Windows' market share numbers have indeed been on Commissioner Kroes' mind. In a press conference on the day of the CFI ruling, she said, "The Decision upheld by the Court is particularly important because so many people use computers, be they individual consumers, schools, businesses or governments, and because 95% of the world's personal computers run Microsoft's Windows PC operating system." Later, she added, "Businesses and individuals are faced with no more choice than they were three years ago when the Commission adopted its Decision. Microsoft's market share has grown to 80% for work group servers - up from some 40% when the Commission's investigation began."
Kroes' comments have led to some debate over whether the true test of a company's competitiveness is the market share it holds. Although there are many - including the Globalisation Institute - who argue that Windows' dominance is due in large part to a lack of choice in the market, assuming the choice were actually balanced, any law which penalized the maker of one of those choices for holding an 85% share or greater might actually work against successful competition.

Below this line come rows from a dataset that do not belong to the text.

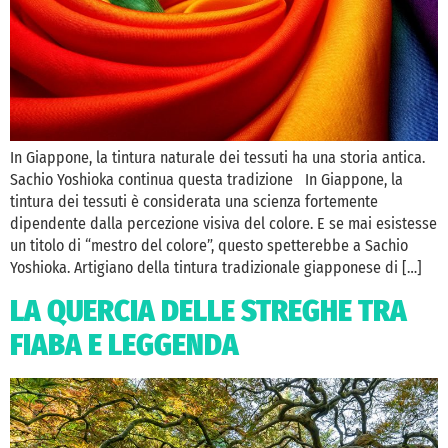
In Giappone, la tintura naturale dei tessuti ha una storia antica.
Sachio Yoshioka continua questa tradizione In Giappone, la
tintura dei tessuti è considerata una scienza fortemente
dipendente dalla percezione visiva del colore. E se mai esistesse
un titolo di “mestro del colore”, questo spetterebbe a Sachio
Yoshioka. Artigiano della tintura tradizionale giapponese di […]
LA QUERCIA DELLE STREGHE TRA
FIABA E LEGGENDA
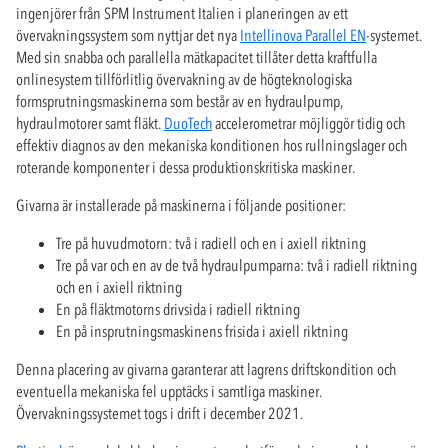
ingenjörer från SPM Instrument Italien i planeringen av ett
övervakningssystem som nyttjar det nya
Intellinova Parallel EN
-systemet.
Med sin snabba och parallella mätkapacitet tillåter detta kraftfulla
onlinesystem tillförlitlig övervakning av de högteknologiska
formsprutningsmaskinerna som består av en hydraulpump,
hydraulmotorer samt fläkt.
DuoTech
accelerometrar möjliggör tidig och
effektiv diagnos av den mekaniska konditionen hos rullningslager och
roterande komponenter i dessa produktionskritiska maskiner.
Givarna är installerade på maskinerna i följande positioner:
Tre på huvudmotorn: två i radiell och en i axiell riktning
Tre på var och en av de två hydraulpumparna: två i radiell riktning
och en i axiell riktning
En på fläktmotorns drivsida i radiell riktning
En på insprutningsmaskinens frisida i axiell riktning
Denna placering av givarna garanterar att lagrens driftskondition och
eventuella mekaniska fel upptäcks i samtliga maskiner.
Övervakningssystemet togs i drift i december 2021.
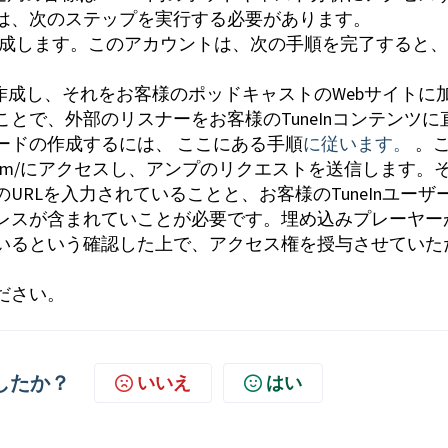
は、次のステップを実行する必要があります。
トを作成します。このアカウントは、次の手順を完了すると、
。
を作成し、それをお客様のポッドキャストのWebサイトに
とで、外部のリスナーをお客様のTuneInコンテンツに
ードの作成するには、
ここにある手順
に従います。
。
.tunein.com/にアクセスし、アンプのリクエストを送信します。
RLを入力されていることと、お客様のTuneInユーザ
レスが含まれていことが必要です。埋め込みプレーヤー
いるという確認した上で、アクセス権を授与させていた
ださい。
したか？
いいえ
はい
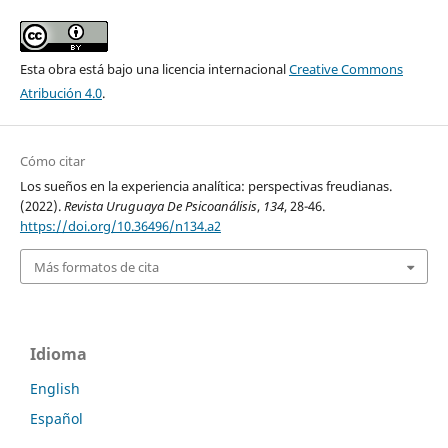
Esta obra está bajo una licencia internacional
Creative Commons
Atribución 4.0
.
Cómo citar
Los sueños en la experiencia analítica: perspectivas freudianas.
(2022).
Revista Uruguaya De Psicoanálisis
,
134
, 28-46.
https://doi.org/10.36496/n134.a2
Más formatos de cita
Idioma
English
Español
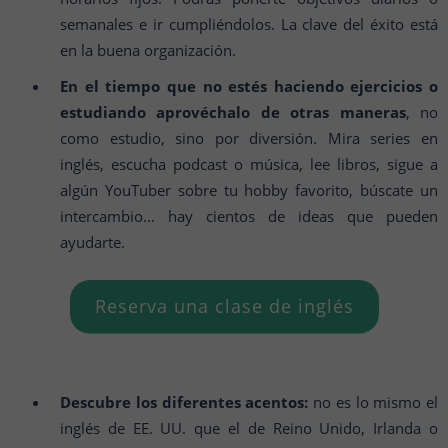
semanales e ir cumpliéndolos. La clave del éxito está
en la buena organización.
En el tiempo que no estés haciendo ejercicios o
estudiando aprovéchalo de otras maneras
, no
como estudio, sino por diversión. Mira series en
inglés, escucha podcast o música, lee libros, sigue a
algún YouTuber sobre tu hobby favorito, búscate un
intercambio… hay cientos de ideas que pueden
ayudarte.
Reserva una clase de inglés
Descubre los diferentes acentos:
no es lo mismo el
inglés de EE. UU. que el de Reino Unido, Irlanda o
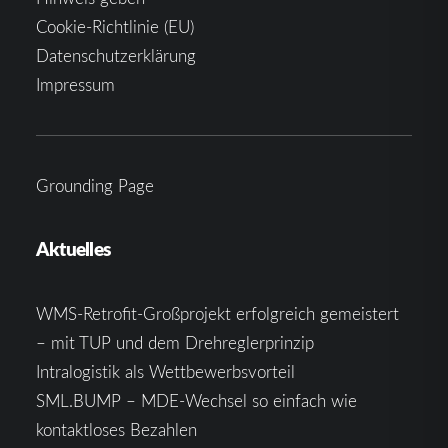
Cookie-Richtlinie (EU)
Datenschutzerklärung
Impressum
Grounding Page
Aktuelles
WMS-Retrofit-Großprojekt erfolgreich gemeistert
– mit TUP und dem Drehreglerprinzip
Intralogistik als Wettbewerbsvorteil
SML.BUMP – MDE-Wechsel so einfach wie
kontaktloses Bezahlen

That's the point made just last week by the UK's Adam Smith Institute, whose research director Alex Singleton left two years ago to found the Globalisation Institute. In a blog posting last Tuesday, ASI member Alex Williams wrote, "This neo-protectionist economic agenda is forming a policy cloak for the anti-Americanism of many European Commissioners, and it is European citizens who stand to suffer from it.
"At a time when the global competitiveness of European firms is tumbling down the international league tables," Williams continued, "the Commission has decided to make investment in the EU less attractive. They thinly mask the old socialist aim of punishing success under the guise of defending competition. The European Commission thus displays a fundamental incomprehension of the nature of competition. Its insistence that small businessmen be assisted - and thereby competition preserved - by forcing Microsoft to share product information with competitors, demonstrates an unfortunate tendency to try for a pre-conceived economic outcome, rather than a valid process."
One example of a pre-conceived outcome might be a diminished market share number for Windows, which is clearly one aim of the GI's suggestion to the EC. Since computers have already become commoditized, its white paper argues, there's no reason for there not to be as many as ten different operating systems available for them.
In such a market, the ten OS vendors would be compelled to find ways to work together, especially to enable software vendors to continue to develop for a broad base of users. If the market were naturally competitive, compatibility would be a natural outcome.
"Or, to put it another way, if there are ten major operating system vendors, independent software houses are going to write their software using coding tools and 'programming libraries' that will enable their software to work on all the systems," the GI white paper continued, "rather than just one. Competition would encourage open standards and interoperability as vendors would, for competitive reasons, want their products to interact with other vendors' products."
PC vendors would then have the option of distributing any or all of these operating systems with their systems, though the white paper does not describe this form of distribution as "bundling." To activate their computers after purchase, customers would insert the DVD containing the operating system of their choice, and it would automatically install itself. The paper did warn that PC vendors would need to provide the appropriate base set of drivers in order that the DVD containing the operating system could actually be installed.
In this ideal market, the paper concluded, savvy customers - including college students - would choose the "cheaper" operating system, thus driving Windows' market share down. This presumes, of course, that Windows always remains the most expensive choice.
This morning, the GI report was blasted by JupiterResearch analyst Michael Gartenberg. "Unbundling would not reduce costs (and less than 10% of the cost of software over the life of a PC comes from software acquisition costs)," Gartenberg wrote, "and choice is a bit of a myth. Users want choice when what they have is lacking. Users can choose to use Linux or Mac OS, many do and many more don't."